Commentless downvoting is not a good way to fight infohazards

Last night, I posted a question seeking advice on publishing an AI research project, using a program that generates causal DAGs in an LLM-readable format along with test questions designed to evaluate the LLM’s ability to do causal inference. As a hobbyist, I am not too worried about whether it’s novel or interesting research, although it would be good to know. My main concern is that it might be infohazardous research, and my goal was to get some advice on whether or not others think it might be.

Unfortunately, it appears that the response was to downvote it without commenting or PMing me to explain why. If I posted on other topics and got downvoted, I normally wouldn’t worry about it—it might mean others found my post wrong, annoying, offensive, or contrary to ingroup common sense, and I would then have to decide what to do next in light of those possibilities.

But in this specific case, it means that the possibility that my research project is seen as infohazardous and is being downvoted for that reason is mixed in with all those other possibilities. If it’s being downvoted on infohazard grounds, it deprives me of an opportunity to learn why others think as they do. If it’s being downvoted on other grounds, then I’m left in a state where I have to make a judgment call on whether to publish a topic of interest to me despite a few downvotes, or whether to second-guess and silence myself.

My personal belief is that, unless you have good reason to think a topic is infohazardous, you should go ahead and publish—there are far too many examples of politically motivated or simply reactive people silencing things they disagree with on trumped-up charges of infohazards, even if not expressed using that specific term, to silence oneself without good reason. Even if LessWrong would downvote the final product as well, there are plenty of other outlets. So me posting this question here on LessWrong is me giving this community a privileged opportunity to weigh in on my publishing behavior. When I receive downvotes and no comments or PMs in exchange for doing that, it makes me feel like in the future, I should just publish what I want in an outlet I expect to be receptive to it.

So I am going to give some advice, and announce my publishing policy on infohazards going forward.

  1. If AI safety researchers feel they have some skill in evaluating potential research for infohazardous content and how to manage it, they should publicly offer to evaluate research proposals and make it easy to submit and get a constructive, explicit evaluation via a private message.

  2. If nobody is willing to perform this service, then a second-best alternative is for people to publish and debate self-evaluation guidelines.

  3. If nobody is willing to publish such guidelines, then when somebody like myself asks for advice, that advice should be delivered explicitly in a comment or PM, and the karma reaction should be neutral-to-positive unless there’s a clear reason to downvote it—in which case that reason should be communicated explicitly to the poster. Otherwise, this creates a disincentive to ask for advice about potential infohazards.

  4. In general, if you are a believer in a principle of conformity to prevent the unilateralist’s curse and in the need to take infohazards seriously, and if you believe you are capable of judging infohazardous content, then you have an ethical obligation to find a transparent and informative way to help the authors of the content you are judging improve their own models about infohazards, and to minimize the level of silencing that you impose in your quest to reduce infohazards. Those who cannot or will not accept that obligation have no business stepping into the role of evaluating or enforcing policy against infohazards.

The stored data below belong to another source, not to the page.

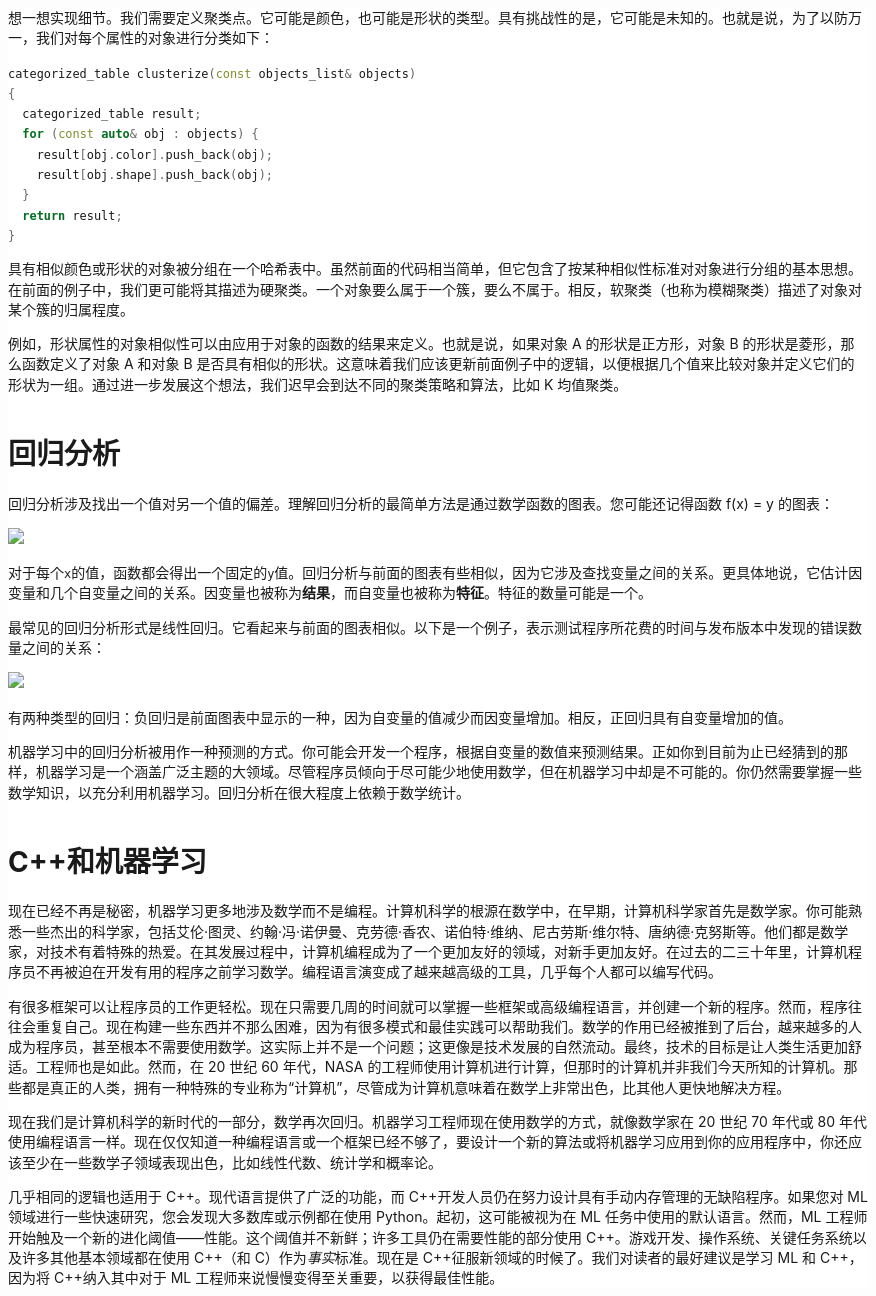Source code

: 想一想实现细节。我们需要定义聚类点。它可能是颜色，也可能是形状的类型。具有挑战性的是，它可能是未知的。也就是说，为了以防万一，我们对每个属性的对象进行分类如下：

```cpp
categorized_table clusterize(const objects_list& objects)
{
  categorized_table result;
  for (const auto& obj : objects) {
    result[obj.color].push_back(obj);
    result[obj.shape].push_back(obj);
  }
  return result;
}
```

具有相似颜色或形状的对象被分组在一个哈希表中。虽然前面的代码相当简单，但它包含了按某种相似性标准对对象进行分组的基本思想。在前面的例子中，我们更可能将其描述为硬聚类。一个对象要么属于一个簇，要么不属于。相反，软聚类（也称为模糊聚类）描述了对象对某个簇的归属程度。

例如，形状属性的对象相似性可以由应用于对象的函数的结果来定义。也就是说，如果对象 A 的形状是正方形，对象 B 的形状是菱形，那么函数定义了对象 A 和对象 B 是否具有相似的形状。这意味着我们应该更新前面例子中的逻辑，以便根据几个值来比较对象并定义它们的形状为一组。通过进一步发展这个想法，我们迟早会到达不同的聚类策略和算法，比如 K 均值聚类。

# 回归分析

回归分析涉及找出一个值对另一个值的偏差。理解回归分析的最简单方法是通过数学函数的图表。您可能还记得函数 f(x) = y 的图表：

![](img/378390fd-c0b2-4a73-86ea-cc2108a8afa0.png)

对于每个`x`的值，函数都会得出一个固定的`y`值。回归分析与前面的图表有些相似，因为它涉及查找变量之间的关系。更具体地说，它估计因变量和几个自变量之间的关系。因变量也被称为**结果**，而自变量也被称为**特征**。特征的数量可能是一个。

最常见的回归分析形式是线性回归。它看起来与前面的图表相似。以下是一个例子，表示测试程序所花费的时间与发布版本中发现的错误数量之间的关系：

![](img/85954804-fb7b-4621-8295-dd72845621b6.png)

有两种类型的回归：负回归是前面图表中显示的一种，因为自变量的值减少而因变量增加。相反，正回归具有自变量增加的值。

机器学习中的回归分析被用作一种预测的方式。你可能会开发一个程序，根据自变量的数值来预测结果。正如你到目前为止已经猜到的那样，机器学习是一个涵盖广泛主题的大领域。尽管程序员倾向于尽可能少地使用数学，但在机器学习中却是不可能的。你仍然需要掌握一些数学知识，以充分利用机器学习。回归分析在很大程度上依赖于数学统计。

# C++和机器学习

现在已经不再是秘密，机器学习更多地涉及数学而不是编程。计算机科学的根源在数学中，在早期，计算机科学家首先是数学家。你可能熟悉一些杰出的科学家，包括艾伦·图灵、约翰·冯·诺伊曼、克劳德·香农、诺伯特·维纳、尼古劳斯·维尔特、唐纳德·克努斯等。他们都是数学家，对技术有着特殊的热爱。在其发展过程中，计算机编程成为了一个更加友好的领域，对新手更加友好。在过去的二三十年里，计算机程序员不再被迫在开发有用的程序之前学习数学。编程语言演变成了越来越高级的工具，几乎每个人都可以编写代码。

有很多框架可以让程序员的工作更轻松。现在只需要几周的时间就可以掌握一些框架或高级编程语言，并创建一个新的程序。然而，程序往往会重复自己。现在构建一些东西并不那么困难，因为有很多模式和最佳实践可以帮助我们。数学的作用已经被推到了后台，越来越多的人成为程序员，甚至根本不需要使用数学。这实际上并不是一个问题；这更像是技术发展的自然流动。最终，技术的目标是让人类生活更加舒适。工程师也是如此。然而，在 20 世纪 60 年代，NASA 的工程师使用计算机进行计算，但那时的计算机并非我们今天所知的计算机。那些都是真正的人类，拥有一种特殊的专业称为“计算机”，尽管成为计算机意味着在数学上非常出色，比其他人更快地解决方程。

现在我们是计算机科学的新时代的一部分，数学再次回归。机器学习工程师现在使用数学的方式，就像数学家在 20 世纪 70 年代或 80 年代使用编程语言一样。现在仅仅知道一种编程语言或一个框架已经不够了，要设计一个新的算法或将机器学习应用到你的应用程序中，你还应该至少在一些数学子领域表现出色，比如线性代数、统计学和概率论。

几乎相同的逻辑也适用于 C++。现代语言提供了广泛的功能，而 C++开发人员仍在努力设计具有手动内存管理的无缺陷程序。如果您对 ML 领域进行一些快速研究，您会发现大多数库或示例都在使用 Python。起初，这可能被视为在 ML 任务中使用的默认语言。然而，ML 工程师开始触及一个新的进化阈值——性能。这个阈值并不新鲜；许多工具仍在需要性能的部分使用 C++。游戏开发、操作系统、关键任务系统以及许多其他基本领域都在使用 C++（和 C）作为*事实*标准。现在是 C++征服新领域的时候了。我们对读者的最好建议是学习 ML 和 C++，因为将 C++纳入其中对于 ML 工程师来说慢慢变得至关重要，以获得最佳性能。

First, I am once again requesting explicit feedback in comment or PM about the research project I linked above. If I don’t receive any infohazard-related feedback, I will find an outlet to publish it when I’m done. If I do receive it, I will consider it thoughtfully and consider whether or not it should modify or cancel my decision to publish. If I receive net downvotes on this post here and insufficient comments explaining their reasoning, or if that reasoning and the downvotes seem excessive, harsh, and nonconstructive, then I’ll stop asking LessWrong for feedback about infohazards in the future and make my own independent decisions about whether and where to publish.

Note that although I’m quite defensive about potential harsh or negative reactions to this post, and although this post contains an ultimatum, I’m very receptive to a constructive and friendly debate on any of these points. I don’t feel any urgency about publishing my project, and I’d much rather have my final decision be the result of a debate carried through to consensus, or at least crux-identification, than to unilaterally take action.